Re-reading .ini files in a limited environment

How do I force the system to re-read an ini to apply the change?

My site is remotely hosted through cPanel. It is a shared resources configuration and I don’t have root privilege. I do have considerable rights but not all the way down to the level of Apache administration (for instance.)

In this shared hosting environment the subscribers don’t have access to su, sudo, service, apache2, apache2ctl

These PHP family tools/commands are available with at least --x–x–x privilege:
lsphp, lsphp.cagefs, pear, peardev, pecl, phar.phar, php, php-cgi, php-cgi.cagefs, php-config, php.cagefs, phpize

cPanel provides these gui tools (forgive any overlap with above)
(I understand they don’t necessarily apply to PHP administration)
phpMyAdmin
phpPgAdmin
PHP Pear Packages
MultiPHPManager
MultiPHP INI Editor

terminal (RHE BASH)
a GUI file manager with an editor

Background and impetus:
I’m testing a music hosting package, but for the context of this question I want to remain more general. The name is below.

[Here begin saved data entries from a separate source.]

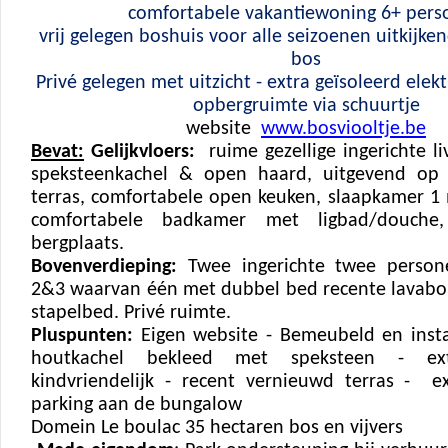
comfortabele vakantiewoning 6+ pers
vrij gelegen boshuis voor alle seizoenen uitkijke
bos
Privé gelegen met uitzicht - extra geïsoleerd elekt
opbergruimte via schuurtje
website
www.bosviooltje.be
Bevat:
Gelijkvloers:
ruime gezellige ingerichte l
speksteenkachel & open haard, uitgevend op
terras, comfortabele open keuken, slaapkamer 1
comfortabele badkamer met ligbad/douche
bergplaats.
Bovenverdieping:
Twee ingerichte twee person
2&3 waarvan één met dubbel bed recente lavabo
stapelbed. Privé ruimte.
Pluspunten:
Eigen website - Bemeubeld en instap
houtkachel bekleed met speksteen - ext
kindvriendelijk - recent vernieuwd terras - ex
parking aan de bungalow
Domein Le boulac 35 hectaren bos en vijvers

I’m new at PHP but I have a few years experience as a sysadmin for other systems. That said the PHP ini files used in the music system appear to be rather straightforward and well commented.

I’d like to un-comment a line to see the affect. (no problem, I’ve got the rights and understand the responsibility)

Server Details:
The music server is named “Ampache” - with an “m”
Thanks

Nobody has answered your question because there is no question really in the post.

Let’s see… You have a server with limited access. All good. You have PHP files and some sort of INI file you want to read. All good. You can edit the INI file. All good. No problem stated so far. But, I will guess at what you are really asking…

You want to alter an INI file and then have the music server system access it. But, you talk about he PHP.ini file. This is NOT a configuration file. It is a server ini file for controlling PHP. If you ever change the PHP.ini file, you must reboot your server for it to take effect. If that is what you are asking, then, make a change reboot the server and see if it works. Normally, you do not do this.

Instead, you can use PHP itself to make changes to the PHP.INI file on the fly. This is done by most sites as needed. This way, no need to reboot. Also, every page can alter the INI as needed. For example PHP times out after a set time-limit. If a page takes too long, PHP will stop it from processing and throw out a log record of the error. You can extend how long it allows using simple PHP ini commands that can extend the time-out number. In that way, pages that use a lot of processing time can still run. Not sure if that is a good explanation or not, but, hope it helps.

If you tell us which PHP.INI lines you are thinking of changing, we can help you get it working without rebooting the server every time.